DATA LISTING ▸
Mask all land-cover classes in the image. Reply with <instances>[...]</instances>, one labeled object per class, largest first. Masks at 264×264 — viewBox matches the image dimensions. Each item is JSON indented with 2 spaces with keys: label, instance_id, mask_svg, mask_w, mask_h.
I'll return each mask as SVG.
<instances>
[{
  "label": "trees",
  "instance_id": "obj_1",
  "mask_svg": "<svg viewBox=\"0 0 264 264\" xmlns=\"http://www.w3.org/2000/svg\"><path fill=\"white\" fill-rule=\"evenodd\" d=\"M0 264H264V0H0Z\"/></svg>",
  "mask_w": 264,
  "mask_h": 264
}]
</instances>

AIM ▸ Lay out the lines above as a numbered list, leaving out any blank lines. Cover all the records.

PROBLEM SOLUTION ▸
1. Mask all land-cover classes in the image. Reply with <instances>[...]</instances>, one labeled object per class, largest first. Masks at 264×264 — viewBox matches the image dimensions. Each item is JSON indented with 2 spaces with keys: label, instance_id, mask_svg, mask_w, mask_h.
2. I'll return each mask as SVG.
3. <instances>
4. [{
5.   "label": "trees",
6.   "instance_id": "obj_1",
7.   "mask_svg": "<svg viewBox=\"0 0 264 264\" xmlns=\"http://www.w3.org/2000/svg\"><path fill=\"white\" fill-rule=\"evenodd\" d=\"M0 264H264V0H0Z\"/></svg>",
8.   "mask_w": 264,
9.   "mask_h": 264
10. }]
11. </instances>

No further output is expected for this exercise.